レンジをpwm用に整形された値を得たい場合は、get_pwm_out()関数を使います。
ということで、
Stering.cppのser_servos(void)関数の中に、zeroMQ出力を追加します。
channel_steer->output(); channel_throttle->output(); int16_t l = channel_steer->get_servo_out(); int16_t r = channel_throttle->get_servo_out(); int msg_size = 20; zmq::message_t msg(msg_size); memset (msg.data (), 0, msg_size); snprintf((char*)msg.data(), msg_size, "/servo_out %d %d", l, r); publisher->send(msg);
これでひとまず行けそうです。
お片付け
行儀よくデストラクタで、contextとsocketを削除するようにしないといけません。
Rover::~Rover(void);の定義をRover.hの中に追加して、
Rover::~Rover(void) { if(publisher){ int v = 0; size_t size = sizeof(v); publisher->setsockopt(ZMQ_LINGER, &v, size); // publisher->close(); delete publisher; } if(context){ // context->close(); delete context; } }
とします。
実行は、別のコントローラ用PCを用意してAPMPlanner2などを立ち上げておいてから、
raspberrypi側で、
> cd ardupilot/APMrover2
> sudo ./APMrover2.elf -A udp:192.168.10.41:14550
のようにします。14550は規定のport番号、192.168.10.41はコントローラ用PCのIPアドレスの例です。

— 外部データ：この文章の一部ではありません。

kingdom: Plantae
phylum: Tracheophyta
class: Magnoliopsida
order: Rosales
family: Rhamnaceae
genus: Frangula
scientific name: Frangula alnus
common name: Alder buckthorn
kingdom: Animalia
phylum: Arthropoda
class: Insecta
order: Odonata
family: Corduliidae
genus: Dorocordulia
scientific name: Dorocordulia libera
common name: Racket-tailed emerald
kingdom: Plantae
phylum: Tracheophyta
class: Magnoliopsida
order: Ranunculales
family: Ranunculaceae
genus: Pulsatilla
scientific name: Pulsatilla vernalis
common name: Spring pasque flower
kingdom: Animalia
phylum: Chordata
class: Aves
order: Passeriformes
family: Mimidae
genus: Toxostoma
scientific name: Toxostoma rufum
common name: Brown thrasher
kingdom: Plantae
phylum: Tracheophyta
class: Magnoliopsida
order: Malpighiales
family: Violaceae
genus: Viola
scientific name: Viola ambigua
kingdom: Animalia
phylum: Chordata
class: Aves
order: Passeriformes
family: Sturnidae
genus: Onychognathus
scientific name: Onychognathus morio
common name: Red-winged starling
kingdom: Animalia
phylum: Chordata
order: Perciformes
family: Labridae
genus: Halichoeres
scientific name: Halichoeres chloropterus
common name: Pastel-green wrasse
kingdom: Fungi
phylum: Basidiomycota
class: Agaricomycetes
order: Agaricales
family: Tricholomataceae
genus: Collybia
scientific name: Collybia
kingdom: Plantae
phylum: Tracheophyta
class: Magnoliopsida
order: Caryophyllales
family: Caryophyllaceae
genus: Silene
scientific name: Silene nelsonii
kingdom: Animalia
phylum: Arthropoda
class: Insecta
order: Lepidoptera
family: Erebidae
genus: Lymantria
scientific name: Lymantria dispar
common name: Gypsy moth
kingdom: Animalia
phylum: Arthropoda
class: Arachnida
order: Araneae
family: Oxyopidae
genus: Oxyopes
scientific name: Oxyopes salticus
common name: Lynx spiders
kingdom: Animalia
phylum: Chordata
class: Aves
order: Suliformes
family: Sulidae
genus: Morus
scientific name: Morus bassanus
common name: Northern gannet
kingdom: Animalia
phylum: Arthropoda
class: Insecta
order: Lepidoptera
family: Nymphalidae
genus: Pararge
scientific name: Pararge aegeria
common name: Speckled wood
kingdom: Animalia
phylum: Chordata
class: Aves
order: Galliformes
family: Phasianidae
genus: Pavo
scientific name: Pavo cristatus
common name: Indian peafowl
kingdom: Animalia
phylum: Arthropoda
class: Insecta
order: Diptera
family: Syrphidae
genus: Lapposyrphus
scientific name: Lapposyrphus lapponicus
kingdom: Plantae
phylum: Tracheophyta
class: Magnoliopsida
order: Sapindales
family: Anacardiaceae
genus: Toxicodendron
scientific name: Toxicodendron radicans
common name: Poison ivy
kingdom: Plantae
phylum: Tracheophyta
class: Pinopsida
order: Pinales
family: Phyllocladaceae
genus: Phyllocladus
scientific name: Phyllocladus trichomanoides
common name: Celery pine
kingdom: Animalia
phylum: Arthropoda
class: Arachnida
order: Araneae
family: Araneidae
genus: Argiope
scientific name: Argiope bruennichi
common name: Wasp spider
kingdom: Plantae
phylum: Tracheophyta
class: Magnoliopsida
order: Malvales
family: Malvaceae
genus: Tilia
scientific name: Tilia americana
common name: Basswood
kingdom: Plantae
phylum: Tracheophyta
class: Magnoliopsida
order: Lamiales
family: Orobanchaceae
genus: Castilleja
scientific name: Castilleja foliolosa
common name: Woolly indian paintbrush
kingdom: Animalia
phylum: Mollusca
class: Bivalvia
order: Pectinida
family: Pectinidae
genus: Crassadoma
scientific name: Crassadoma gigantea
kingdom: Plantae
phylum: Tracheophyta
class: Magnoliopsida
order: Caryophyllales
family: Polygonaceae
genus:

これとは別に、zeromqのsubを受け取るプログラムを書いて受け取ってみると、
/servo_out -15796 -4
といった感じでデータが送られてきていることが分かります。
zeroMQで繋がってさえしまえば、あとはもう自由に料理できますね!
追記
最近、ソースコードをダウンロードした場合、mavgenに必要なpythonライブラリが正しくインストールされなくてエラーが出ます。
解決方法は、こちらのページを参照してください。
ArduPilot 入門 (7):ビルドが失敗する、シミュレーターが起動しない場合のトラブルシューティング – Drone Japan
> sudo pip install future
> sudo pip install lxml
[1] wafチュートリアル
waf チュートリアル - 純粋関数型雑記帳
*1:プログラムをビルドをするためだけに、また大きなプログラムを書かなければいけない本末転倒な仕組みな気がするので、wafは今のところ評価できない。 そのうち、wafを書くためだけのツールが出てきそうな気がする。